Attorney General Lockyer Praises Supreme Court Ruling Protecting the Physically-Disabled

Thursday, February 20, 2003
Contact: (415) 703-5837, agpressoffice@doj.ca.gov

(SACRAMENTO) – Attorney General Bill Lockyer today praised a unanimous California Supreme Court ruling that makes it clear that Californian's strong anti-discrimination law provides broader protection than federal law to individuals with physical disabilities. The ruling in Colmenares v. Braemar Country Club was the court's first decision in a decade to address the definition of "physical disability" for purposes of the Fair Employment and Housing Act (FEHA), California's civil rights statute prohibiting employment discrimination.

"This important decision affirms that all Californians have always and will continue to receive full protection and access to legal recourse if they are refused jobs, fired or harassed in the workplace based on a physical disability," Lockyer said. "Under this ruling, the state Supreme Court makes it clear that California employment law offers broader protection against discrimination than the federal Americans with Disabilities Act (ADA)."

The ruling resolves a conflict between two appellate courts over the definition of "disability" as it relates to the FEHA. In a "friend of the court" brief filed last spring by the Attorney General's Civil Rights Enforcement Section, Lockyer said that the FEHA has always required that a physical disability only "limit" an individual's ability to engage in major life activities, such as caring for one's self, performing manual tasks or performing functions required for employment or advancement. Requiring a physical disability to "substantially limit" an individual, as the federal ADA does, would mean individuals with physical disabilities who treat their conditions are less likely to be considered disabled and, as a result, have less protection against discrimination.
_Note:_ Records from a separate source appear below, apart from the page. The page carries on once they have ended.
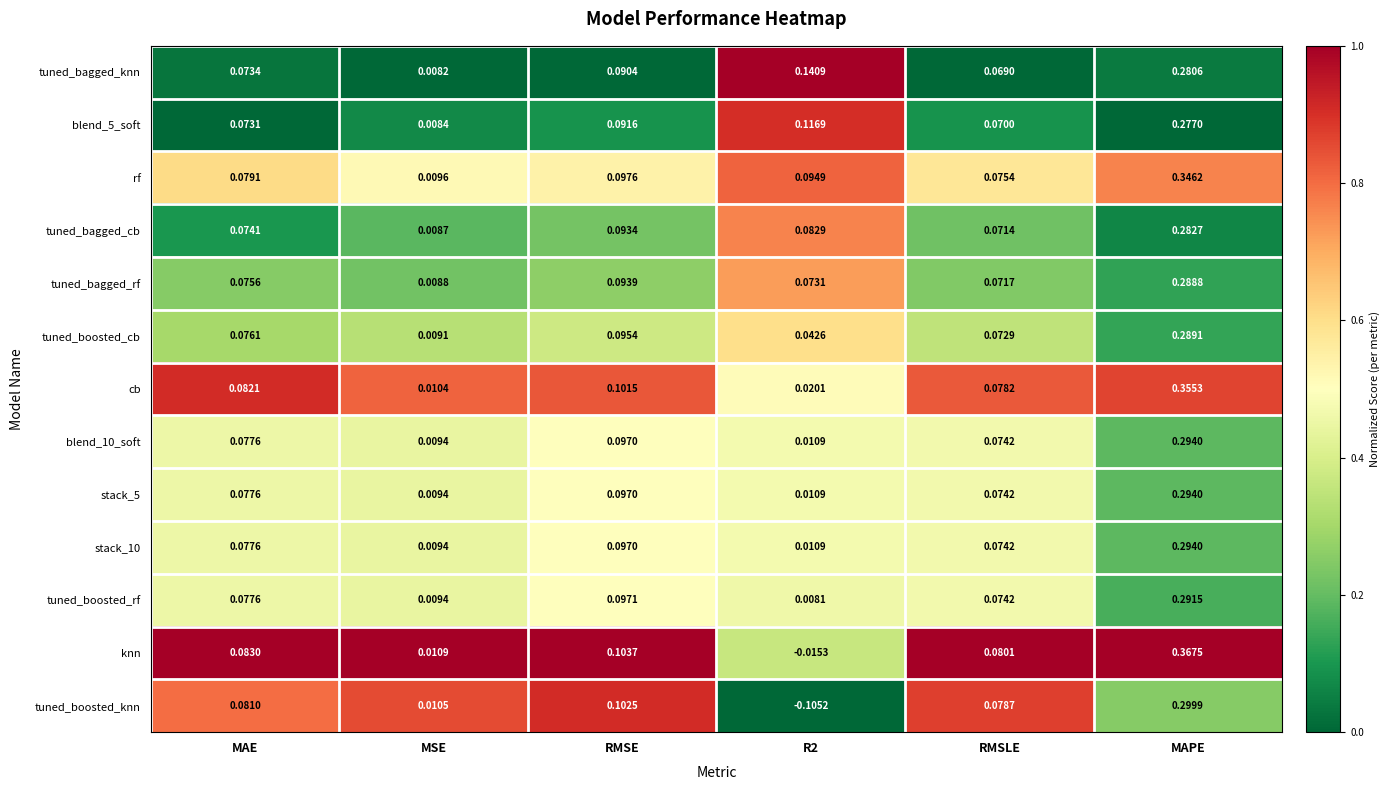

At how many categories does at least one series exceed 0?

6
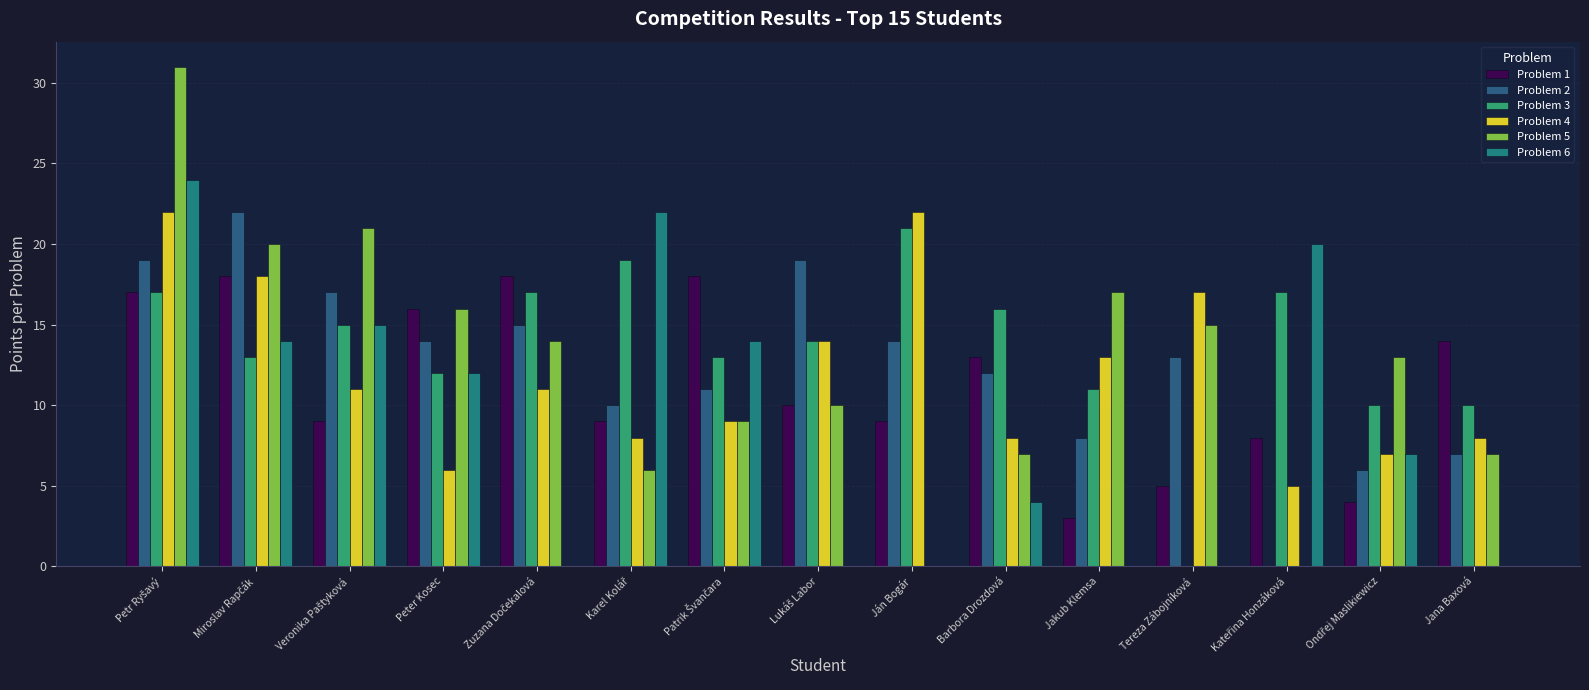

Are the bars grouped side by side (vs. stacked)?

Yes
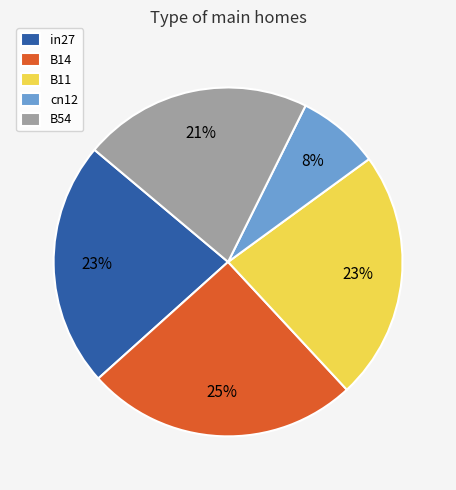

To the nearest percent, what percentage of the pie is in27?

23%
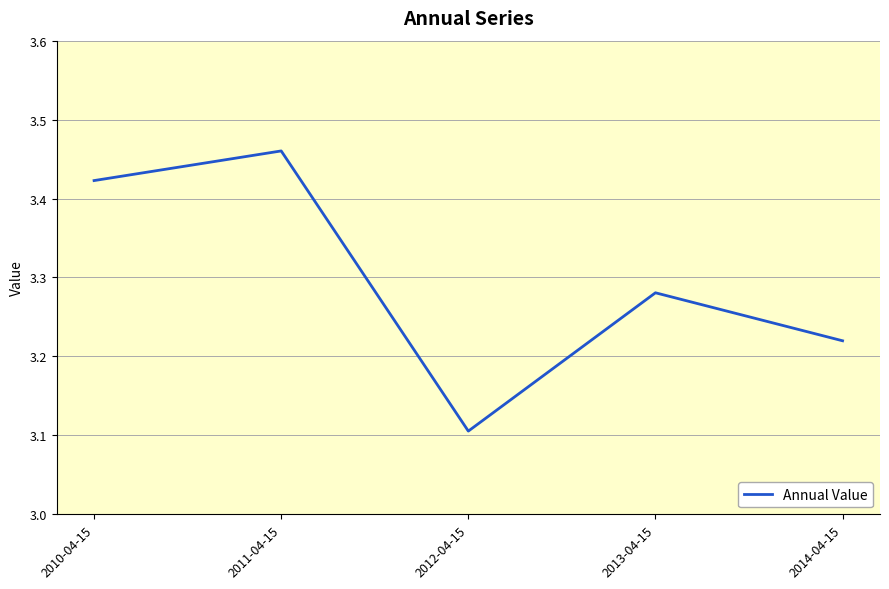

What is the sum of the values at 2014-04-15 and 2012-04-15?

6.3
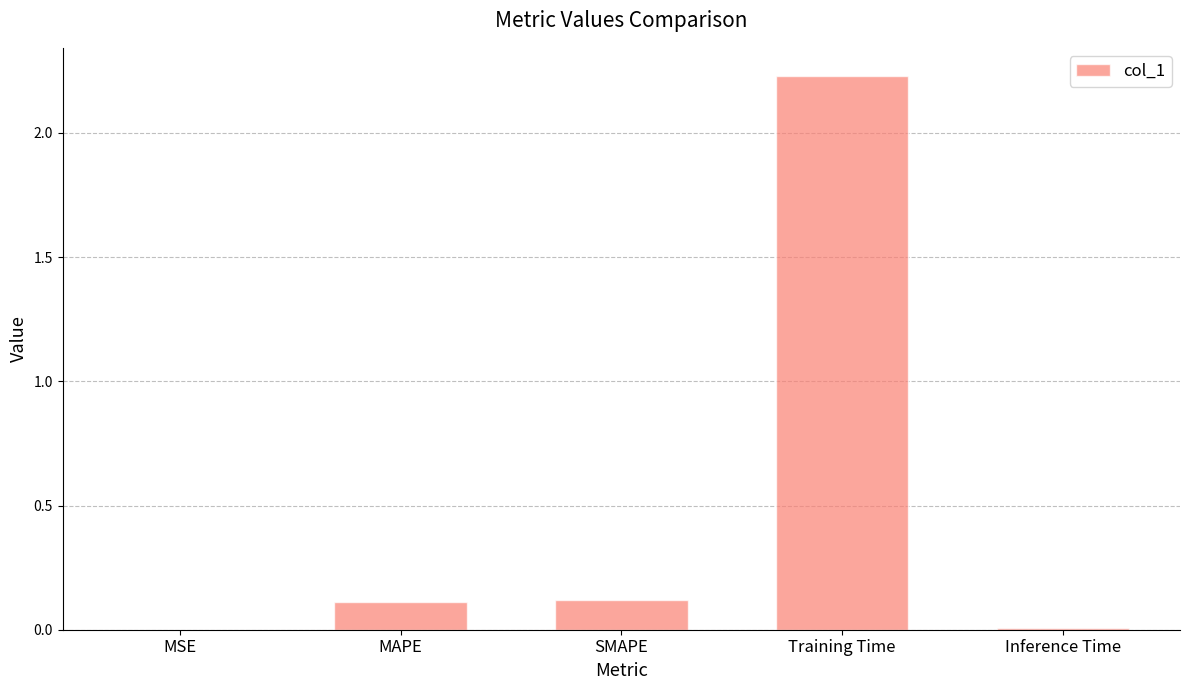

What is the sum of the values at Training Time and MAPE?

2.3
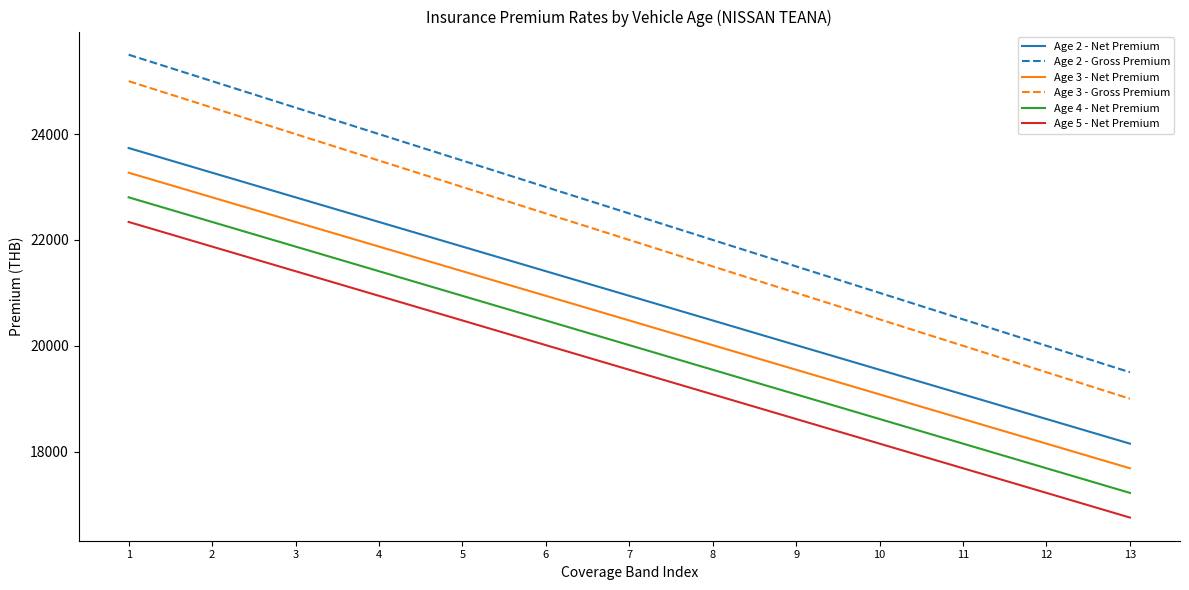

How many series are shown in this chart?

6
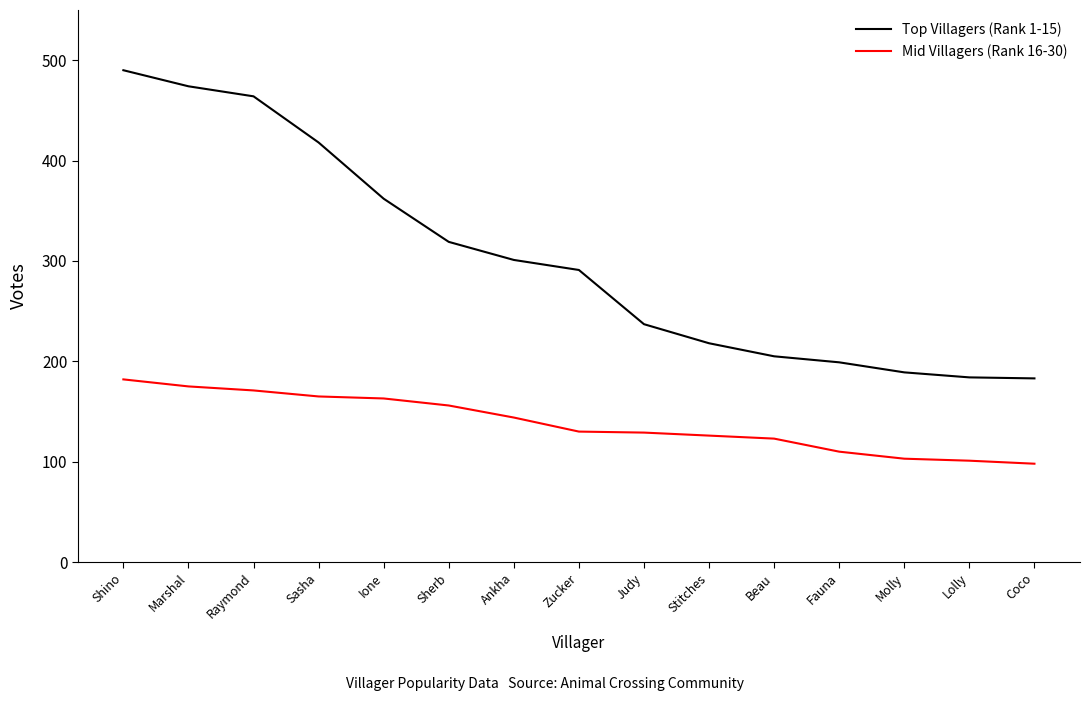

What position from the left is Zucker?

8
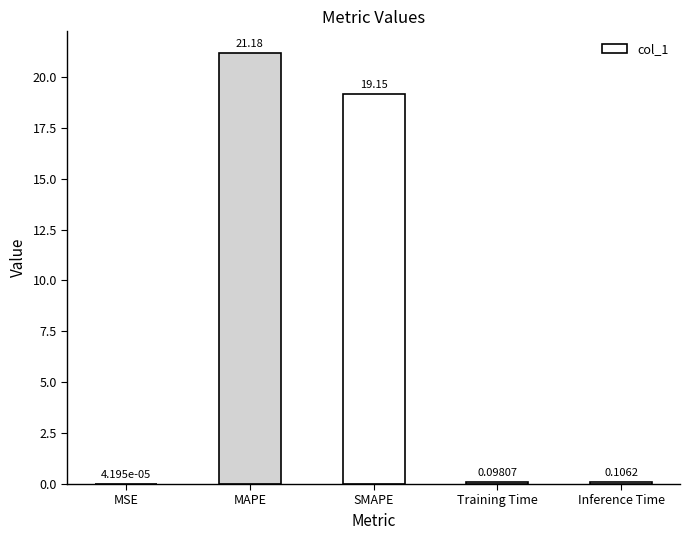

The chart shows a value of 21.2 at MAPE. True or false?

True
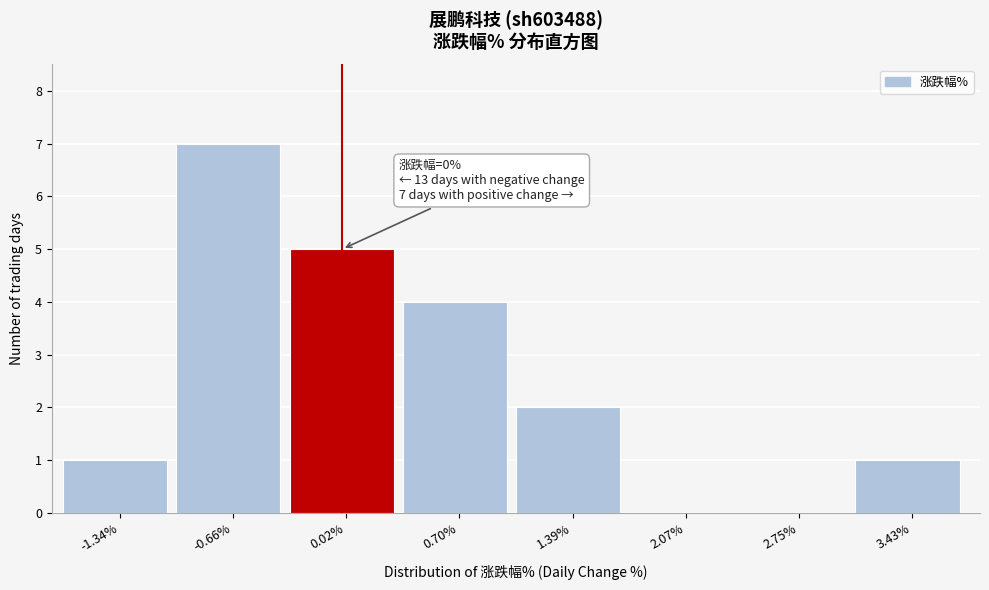

Which range on the x-axis has the tallest bar?

-1.0 to -0.3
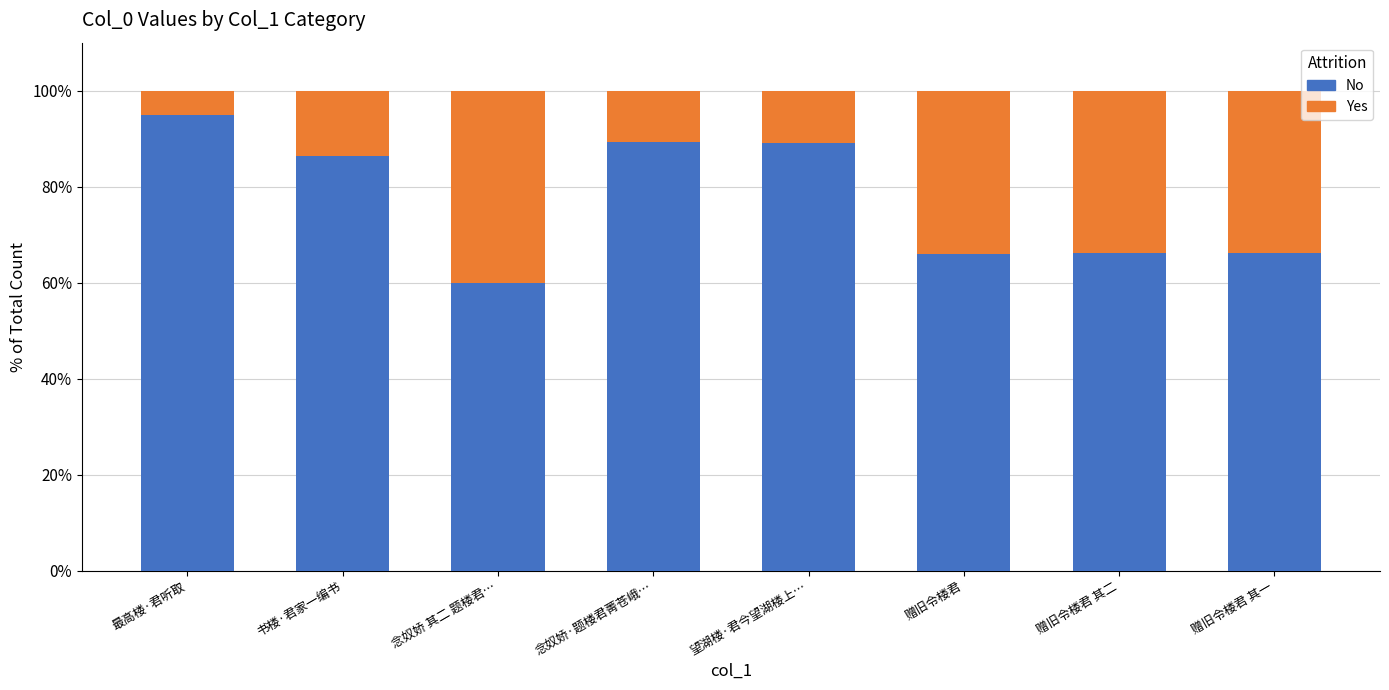

What is the total value across all series at 念奴娇 其二 题楼君…?

100.0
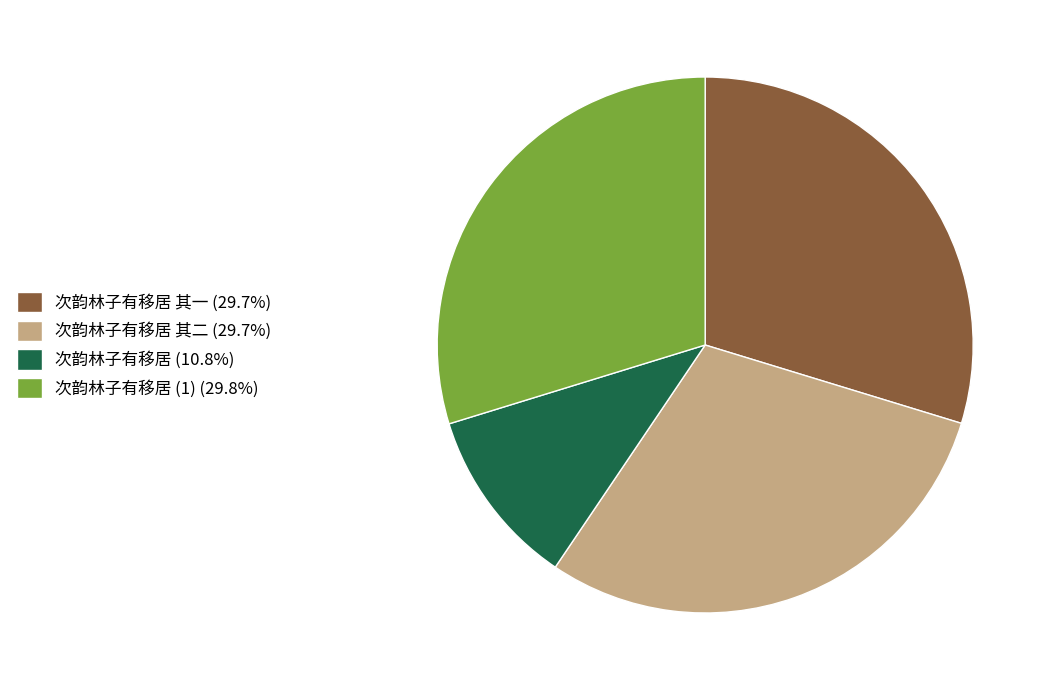

Combined, do 次韵林子有移居 (1) (29.8%) and 次韵林子有移居 其一 (29.7%) account for over 50%?

Yes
Since taking office in 1999, Lockyer has been a strong advocate for the disabled community. He has successfully pursued and assisted in cases against a landlord who refused to allow tenants to install air conditioners needed for their medical conditions, an insurance company that charged a disabled client higher premiums for a life insurance policy, a hotel that canceled the reservations for the parents of a child who required 24-hour nursing care and a commuter transit authority which had ticket vending machines that were not accessible to visually impaired commuters.